Jess Wright is a book club fan and can meet with clubs in person if he is in your area of the USA. He lives in Louisville, Kentucky and travels often to Vermont, Seattle, and the mountains of Central Pennsylvania where A Stream to Follow takes place. Book club appearances can be arranged anywhere via Zoom.

A Stream to Follow:
Questions and Discussion Points for Book Clubs

  • Bruce Duncan, the main character in A Stream to Follow, and his brother, Glen, experienced PTSD after horrific trauma in WWII. What did they do after the war to cope with PTSD? What made it worse? What made it better?
  • What do you think the author meant to convey with the title, A Stream to Follow?
  • How did Bruce’s relationships with the two main female characters, Amelia and Sarah, influence his PTSD? How can human relationships impact PTSD?

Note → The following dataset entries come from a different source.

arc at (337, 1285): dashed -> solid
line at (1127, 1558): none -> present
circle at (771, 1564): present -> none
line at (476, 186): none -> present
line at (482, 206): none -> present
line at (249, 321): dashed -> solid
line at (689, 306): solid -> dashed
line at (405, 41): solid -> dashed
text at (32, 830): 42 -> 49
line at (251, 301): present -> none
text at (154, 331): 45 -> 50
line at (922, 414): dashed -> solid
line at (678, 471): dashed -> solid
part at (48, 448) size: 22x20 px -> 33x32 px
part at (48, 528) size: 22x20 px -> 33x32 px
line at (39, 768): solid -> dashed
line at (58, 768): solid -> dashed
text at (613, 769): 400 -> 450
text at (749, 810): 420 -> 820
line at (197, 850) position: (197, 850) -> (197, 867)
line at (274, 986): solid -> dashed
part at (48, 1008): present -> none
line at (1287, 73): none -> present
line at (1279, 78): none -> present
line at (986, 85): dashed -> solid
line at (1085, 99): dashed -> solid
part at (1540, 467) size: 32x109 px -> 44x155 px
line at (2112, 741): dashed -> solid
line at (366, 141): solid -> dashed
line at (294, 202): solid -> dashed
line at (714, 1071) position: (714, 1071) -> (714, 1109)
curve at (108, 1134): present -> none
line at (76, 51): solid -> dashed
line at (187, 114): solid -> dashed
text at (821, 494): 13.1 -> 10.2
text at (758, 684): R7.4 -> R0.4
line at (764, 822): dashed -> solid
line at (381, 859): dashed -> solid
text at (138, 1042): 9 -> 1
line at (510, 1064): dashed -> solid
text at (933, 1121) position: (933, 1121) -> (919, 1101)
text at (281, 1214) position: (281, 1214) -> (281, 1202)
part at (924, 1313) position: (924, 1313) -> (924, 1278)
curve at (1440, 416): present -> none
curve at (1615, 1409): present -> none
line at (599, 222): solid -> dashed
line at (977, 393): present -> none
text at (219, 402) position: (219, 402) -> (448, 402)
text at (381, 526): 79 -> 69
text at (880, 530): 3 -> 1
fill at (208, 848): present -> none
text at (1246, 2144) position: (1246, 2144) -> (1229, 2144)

  • Amelia and Sarah were ahead of their time in many ways. They were accomplished women who wanted to make their mark. What constraints did they encounter that have changed in the years since WWII? What hasn’t changed? Discuss the decisions that Amelia and Sarah made about their careers and families.
  • Viktor Frankl, a concentration camp survivor, talks about the need to find a sense of purpose in life in his influential book, Man’s Search for Meaning. In A Stream to Follow, Bruce, Amelia, and Sarah are trying to put meaningful life choices into action. Discuss how their sense of purpose defines their characters.
  • The post-war battles that Bruce encountered centered on helping workers at a silica plant. This industry was a mainstay of the local economy, yet its workers were being harmed. What moral and practical dilemmas did Bruce, the workers, and the plant manager face that still exist in our modern world?
  • What is the appeal of fly-fishing for Bruce and Amelia? Discuss fly-fishing or other pursuits that can promote reflection and solace.
  • Little was known about PTSD or how to treat it in the post-WWII era. How might Bruce and Glen have been treated for PTSD now?
  • Bruce’s brother, Glen, suffered from bipolar disorder. And his father may have had the same condition. Not only was mental illness not well understood in that era, it was also surrounded by stigma and secrecy. What has changed in the view of mental illness? I what ways is stigma for mental illness still a major problem?
  • Like Bruce and Glen, veterans of WWII often did not talk about the ravages of combat and the impact of wartime trauma on their lives. Do you think anyone you know may have suffered from trauma but spoke little or nothing about it? If so, how do you think it affected them?